_Try it_. Lay out the lines from all of the entries below as one numbered list, skipping any blank lines.

_Records for processing_.
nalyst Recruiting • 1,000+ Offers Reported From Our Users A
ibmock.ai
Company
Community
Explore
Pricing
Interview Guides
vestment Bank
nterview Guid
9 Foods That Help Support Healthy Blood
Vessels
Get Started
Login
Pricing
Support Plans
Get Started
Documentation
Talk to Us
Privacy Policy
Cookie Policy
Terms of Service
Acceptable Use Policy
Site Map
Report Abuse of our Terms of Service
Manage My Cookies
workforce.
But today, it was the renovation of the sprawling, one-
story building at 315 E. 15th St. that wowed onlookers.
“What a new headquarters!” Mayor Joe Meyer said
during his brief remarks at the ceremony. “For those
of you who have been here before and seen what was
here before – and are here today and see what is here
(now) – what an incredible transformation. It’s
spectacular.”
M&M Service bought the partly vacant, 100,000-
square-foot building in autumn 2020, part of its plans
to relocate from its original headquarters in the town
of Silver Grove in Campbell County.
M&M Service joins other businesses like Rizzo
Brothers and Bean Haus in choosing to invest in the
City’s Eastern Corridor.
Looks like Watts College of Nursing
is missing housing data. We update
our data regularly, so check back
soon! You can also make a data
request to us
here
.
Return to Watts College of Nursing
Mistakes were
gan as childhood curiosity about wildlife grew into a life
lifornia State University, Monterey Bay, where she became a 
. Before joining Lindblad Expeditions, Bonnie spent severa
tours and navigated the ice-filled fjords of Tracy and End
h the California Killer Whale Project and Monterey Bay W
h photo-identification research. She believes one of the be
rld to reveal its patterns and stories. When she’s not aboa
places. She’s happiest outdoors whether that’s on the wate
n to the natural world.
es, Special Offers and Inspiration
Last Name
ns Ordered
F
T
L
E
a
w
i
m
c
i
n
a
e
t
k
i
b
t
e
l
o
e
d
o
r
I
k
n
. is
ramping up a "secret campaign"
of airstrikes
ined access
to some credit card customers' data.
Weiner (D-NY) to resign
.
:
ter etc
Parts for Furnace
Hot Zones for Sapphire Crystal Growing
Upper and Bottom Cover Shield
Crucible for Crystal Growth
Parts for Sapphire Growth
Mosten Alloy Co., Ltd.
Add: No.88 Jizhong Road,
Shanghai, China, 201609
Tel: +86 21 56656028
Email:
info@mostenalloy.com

_Exercise result_.
1. nalyst Recruiting • 1,000+ Offers Reported From Our Users A
2. ibmock.ai
3. Company
4. Community
5. Explore
6. Pricing
7. Interview Guides
8. vestment Bank
9. nterview Guid
10. 9 Foods That Help Support Healthy Blood
11. Vessels
12. Get Started
13. Login
14. Pricing
15. Support Plans
16. Get Started
17. Documentation
18. Talk to Us
19. Privacy Policy
20. Cookie Policy
21. Terms of Service
22. Acceptable Use Policy
23. Site Map
24. Report Abuse of our Terms of Service
25. Manage My Cookies
26. workforce.
27. But today, it was the renovation of the sprawling, one-
28. story building at 315 E. 15th St. that wowed onlookers.
29. “What a new headquarters!” Mayor Joe Meyer said
30. during his brief remarks at the ceremony. “For those
31. of you who have been here before and seen what was
32. here before – and are here today and see what is here
33. (now) – what an incredible transformation. It’s
34. spectacular.”
35. M&M Service bought the partly vacant, 100,000-
36. square-foot building in autumn 2020, part of its plans
37. to relocate from its original headquarters in the town
38. of Silver Grove in Campbell County.
39. M&M Service joins other businesses like Rizzo
40. Brothers and Bean Haus in choosing to invest in the
41. City’s Eastern Corridor.
42. Looks like Watts College of Nursing
43. is missing housing data. We update
44. our data regularly, so check back
45. soon! You can also make a data
46. request to us
47. here
48. .
49. Return to Watts College of Nursing
50. Mistakes were
51. gan as childhood curiosity about wildlife grew into a life
52. lifornia State University, Monterey Bay, where she became a 
53. . Before joining Lindblad Expeditions, Bonnie spent severa
54. tours and navigated the ice-filled fjords of Tracy and End
55. h the California Killer Whale Project and Monterey Bay W
56. h photo-identification research. She believes one of the be
57. rld to reveal its patterns and stories. When she’s not aboa
58. places. She’s happiest outdoors whether that’s on the wate
59. n to the natural world.
60. es, Special Offers and Inspiration
61. Last Name
62. ns Ordered
63. F
64. T
65. L
66. E
67. a
68. w
69. i
70. m
71. c
72. i
73. n
74. a
75. e
76. t
77. k
78. i
79. b
80. t
81. e
82. l
83. o
84. e
85. d
86. o
87. r
88. I
89. k
90. n
91. . is
92. ramping up a "secret campaign"
93. of airstrikes
94. ined access
95. to some credit card customers' data.
96. Weiner (D-NY) to resign
97. .
98. :
99. ter etc
100. Parts for Furnace
101. Hot Zones for Sapphire Crystal Growing
102. Upper and Bottom Cover Shield
103. Crucible for Crystal Growth
104. Parts for Sapphire Growth
105. Mosten Alloy Co., Ltd.
106. Add: No.88 Jizhong Road,
107. Shanghai, China, 201609
108. Tel: +86 21 56656028
109. Email:
110. info@mostenalloy.com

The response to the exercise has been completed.